▶ Data excerpts
####################

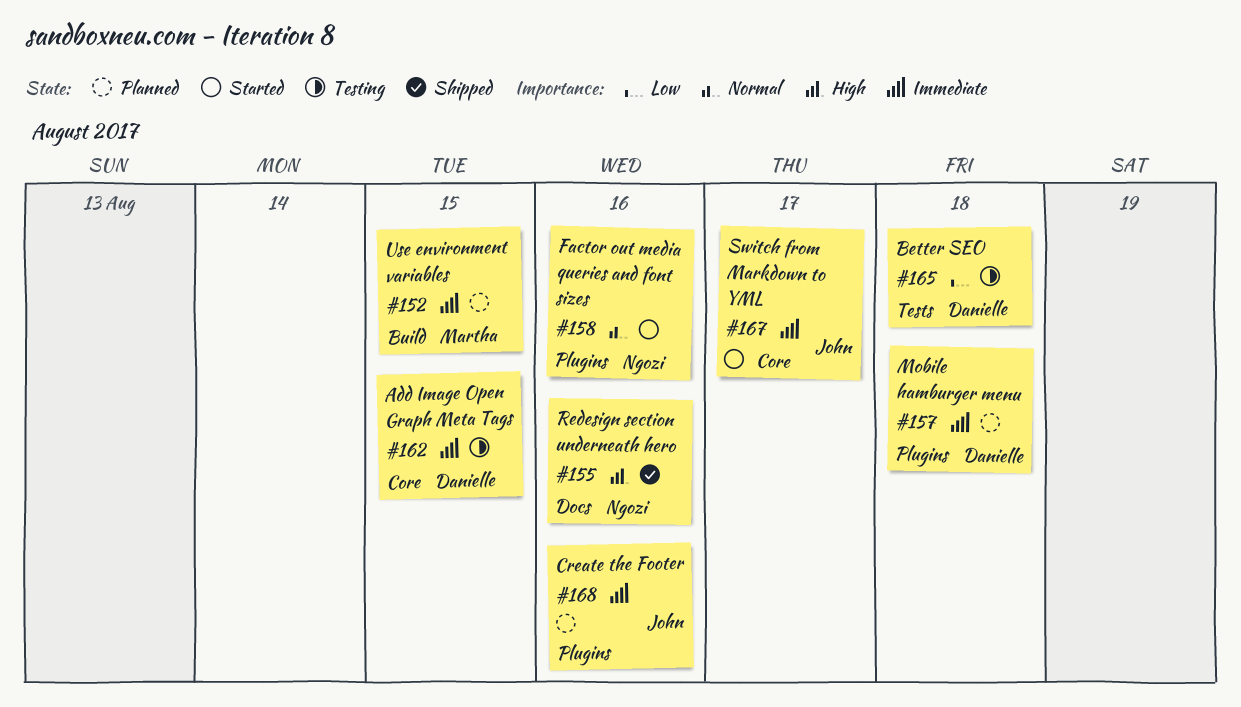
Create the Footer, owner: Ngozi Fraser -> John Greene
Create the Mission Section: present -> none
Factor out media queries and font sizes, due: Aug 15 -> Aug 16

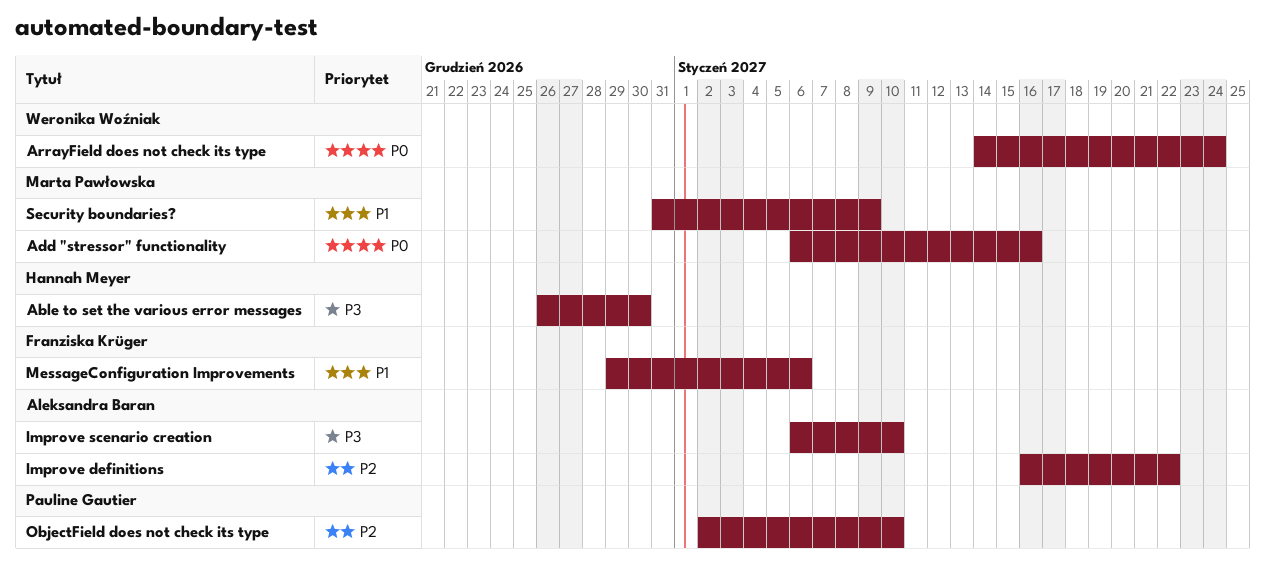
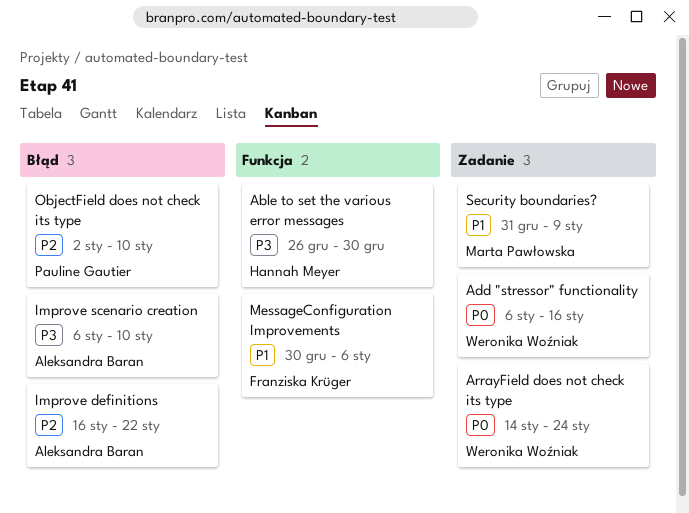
Add "stressor" functionality, owner: Marta Pawłowska -> Weronika Woźniak
MessageConfiguration Improvements, start: Dec 29 -> Dec 30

####################

▶ Task details
Please print all of the records above exactly, omitting each picture.

▶ Problem solution
Create the Footer, owner: Ngozi Fraser -> John Greene
Create the Mission Section: present -> none
Factor out media queries and font sizes, due: Aug 15 -> Aug 16

Add "stressor" functionality, owner: Marta Pawłowska -> Weronika Woźniak
MessageConfiguration Improvements, start: Dec 29 -> Dec 30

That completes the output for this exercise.